A landslide that dumped 200 million metric tons of Earth went completely unseen by scientists—until now.
Image: Lamont-Doherty Earth Observatory.

In the middle of the Alaskan wilderness, things can shift on a magnificent, Earth-shattering scale, and none of us are any the wiser.

One such event occurred last October, when 200 million metric tons of rock—the equivalent to the weight of 1,104,972 blue whales—slid off the side of a remote mountain in Southeast Alaska, sending debris flying and launching a tsunami large enough to be measured by a tidal gauge nearly 100 miles away.

Only after the fact, with the aid of scientific equipment, have researchers been able to detect the event, reports The Alaska Dispatch News, despite the fact that the landslide is one of the world's largest in recent years—as well as the largest in North America since 1980.

The Lamont-Doherty Earth Observatory at Columbia University posted photos of the rockslide to its Facebook page last week, including an aerial shot of an island six miles away. The photo shows that the powerful tsunami was strong enough to strip away the island's trees.

Normally, a geologic event in such a remote area would go unnoticed, but for technology developed and monitored by scientists on the the other side of the country in New York. And it's a good thing, too—with the advent of climate change, events like this are increasing in frequency.
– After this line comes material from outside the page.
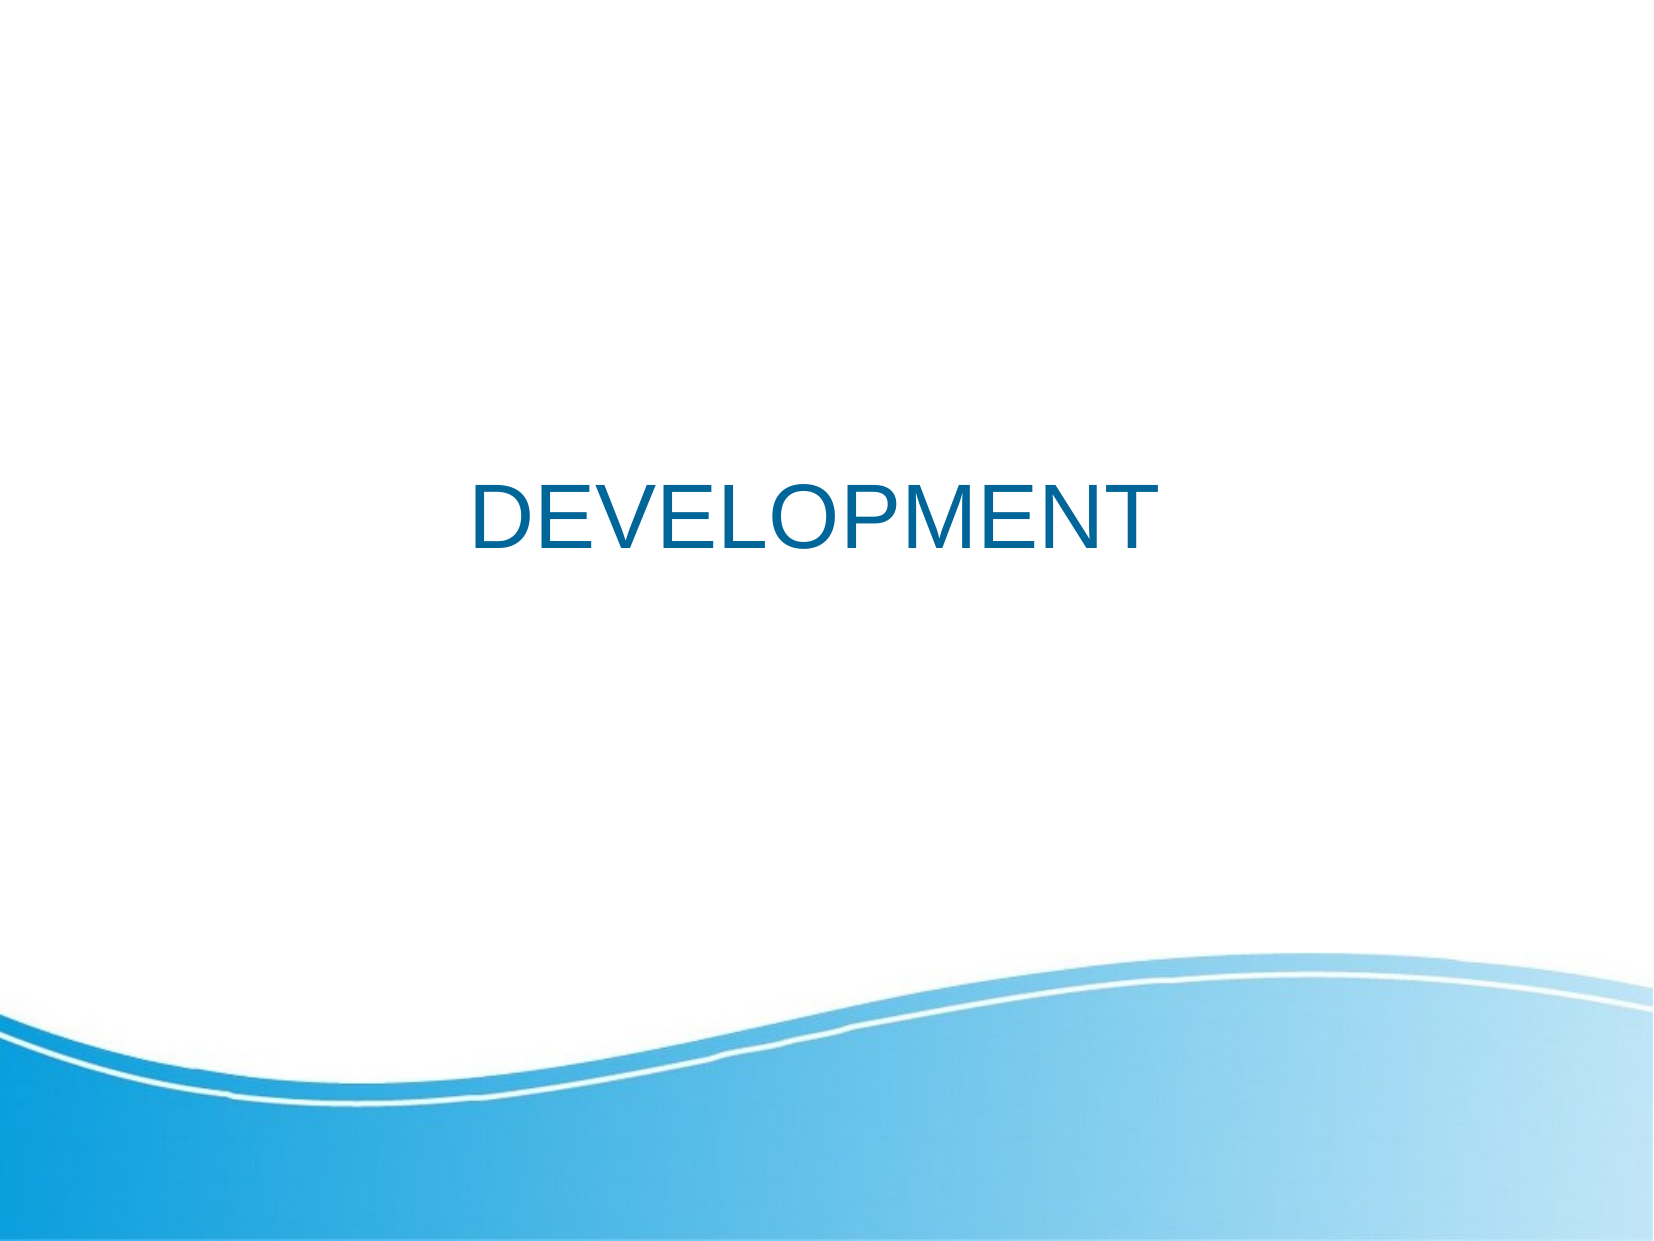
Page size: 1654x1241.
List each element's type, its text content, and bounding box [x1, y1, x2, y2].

picture [0, 952, 1654, 1241]
title DEVELOPMENT [70, 413, 1560, 621]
As glaciers retreat and permafrost softens, larger shifts in land masses, including enormous landslides like this, may become more visible.

"Southeast Alaska has probably the most rock avalanches of huge magnitude of any place in the world," Colin Stark, professor of geology and geophysics at Lamont-Doherty, told the Dispatch News. "It's the world's hotspots for these huge rockslides and rock avalanches that drop onto glaciers."